Records shown START

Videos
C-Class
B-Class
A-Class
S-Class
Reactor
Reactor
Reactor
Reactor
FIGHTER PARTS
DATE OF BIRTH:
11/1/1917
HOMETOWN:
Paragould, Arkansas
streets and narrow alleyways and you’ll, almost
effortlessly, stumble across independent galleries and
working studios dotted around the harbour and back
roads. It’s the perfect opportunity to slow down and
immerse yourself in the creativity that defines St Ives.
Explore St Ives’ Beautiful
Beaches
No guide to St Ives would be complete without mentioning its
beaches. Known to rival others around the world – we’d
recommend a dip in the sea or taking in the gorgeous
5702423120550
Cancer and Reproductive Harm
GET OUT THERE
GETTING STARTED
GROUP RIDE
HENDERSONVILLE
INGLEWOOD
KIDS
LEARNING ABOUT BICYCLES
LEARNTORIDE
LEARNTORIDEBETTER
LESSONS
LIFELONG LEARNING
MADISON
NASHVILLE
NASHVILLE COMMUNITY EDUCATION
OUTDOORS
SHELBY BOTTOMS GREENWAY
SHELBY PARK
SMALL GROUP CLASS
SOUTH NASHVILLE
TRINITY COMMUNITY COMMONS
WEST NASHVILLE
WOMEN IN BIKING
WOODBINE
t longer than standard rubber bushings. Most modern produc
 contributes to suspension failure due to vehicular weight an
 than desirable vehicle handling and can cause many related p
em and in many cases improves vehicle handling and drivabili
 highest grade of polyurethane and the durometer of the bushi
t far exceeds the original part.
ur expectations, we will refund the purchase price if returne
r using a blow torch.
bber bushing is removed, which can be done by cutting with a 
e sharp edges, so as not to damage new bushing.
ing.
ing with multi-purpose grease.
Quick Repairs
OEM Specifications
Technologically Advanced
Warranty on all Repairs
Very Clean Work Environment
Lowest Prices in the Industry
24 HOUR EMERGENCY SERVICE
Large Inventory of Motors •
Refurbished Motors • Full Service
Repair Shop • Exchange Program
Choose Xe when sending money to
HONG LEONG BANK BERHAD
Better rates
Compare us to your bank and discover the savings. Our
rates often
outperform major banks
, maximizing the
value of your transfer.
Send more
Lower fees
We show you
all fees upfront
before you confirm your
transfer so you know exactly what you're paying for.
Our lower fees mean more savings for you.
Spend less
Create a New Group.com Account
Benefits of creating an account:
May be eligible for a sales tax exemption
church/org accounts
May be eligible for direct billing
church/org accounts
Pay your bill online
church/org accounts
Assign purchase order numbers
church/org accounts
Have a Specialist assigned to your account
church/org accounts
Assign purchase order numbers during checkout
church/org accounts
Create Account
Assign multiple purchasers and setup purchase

Records shown END

• _Job item_
Output an exact copy of the listing.

• _Exercise output_
Videos
C-Class
B-Class
A-Class
S-Class
Reactor
Reactor
Reactor
Reactor
FIGHTER PARTS
DATE OF BIRTH:
11/1/1917
HOMETOWN:
Paragould, Arkansas
streets and narrow alleyways and you’ll, almost
effortlessly, stumble across independent galleries and
working studios dotted around the harbour and back
roads. It’s the perfect opportunity to slow down and
immerse yourself in the creativity that defines St Ives.
Explore St Ives’ Beautiful
Beaches
No guide to St Ives would be complete without mentioning its
beaches. Known to rival others around the world – we’d
recommend a dip in the sea or taking in the gorgeous
5702423120550
Cancer and Reproductive Harm
GET OUT THERE
GETTING STARTED
GROUP RIDE
HENDERSONVILLE
INGLEWOOD
KIDS
LEARNING ABOUT BICYCLES
LEARNTORIDE
LEARNTORIDEBETTER
LESSONS
LIFELONG LEARNING
MADISON
NASHVILLE
NASHVILLE COMMUNITY EDUCATION
OUTDOORS
SHELBY BOTTOMS GREENWAY
SHELBY PARK
SMALL GROUP CLASS
SOUTH NASHVILLE
TRINITY COMMUNITY COMMONS
WEST NASHVILLE
WOMEN IN BIKING
WOODBINE
t longer than standard rubber bushings. Most modern produc
 contributes to suspension failure due to vehicular weight an
 than desirable vehicle handling and can cause many related p
em and in many cases improves vehicle handling and drivabili
 highest grade of polyurethane and the durometer of the bushi
t far exceeds the original part.
ur expectations, we will refund the purchase price if returne
r using a blow torch.
bber bushing is removed, which can be done by cutting with a 
e sharp edges, so as not to damage new bushing.
ing.
ing with multi-purpose grease.
Quick Repairs
OEM Specifications
Technologically Advanced
Warranty on all Repairs
Very Clean Work Environment
Lowest Prices in the Industry
24 HOUR EMERGENCY SERVICE
Large Inventory of Motors •
Refurbished Motors • Full Service
Repair Shop • Exchange Program
Choose Xe when sending money to
HONG LEONG BANK BERHAD
Better rates
Compare us to your bank and discover the savings. Our
rates often
outperform major banks
, maximizing the
value of your transfer.
Send more
Lower fees
We show you
all fees upfront
before you confirm your
transfer so you know exactly what you're paying for.
Our lower fees mean more savings for you.
Spend less
Create a New Group.com Account
Benefits of creating an account:
May be eligible for a sales tax exemption
church/org accounts
May be eligible for direct billing
church/org accounts
Pay your bill online
church/org accounts
Assign purchase order numbers
church/org accounts
Have a Specialist assigned to your account
church/org accounts
Assign purchase order numbers during checkout
church/org accounts
Create Account
Assign multiple purchasers and setup purchase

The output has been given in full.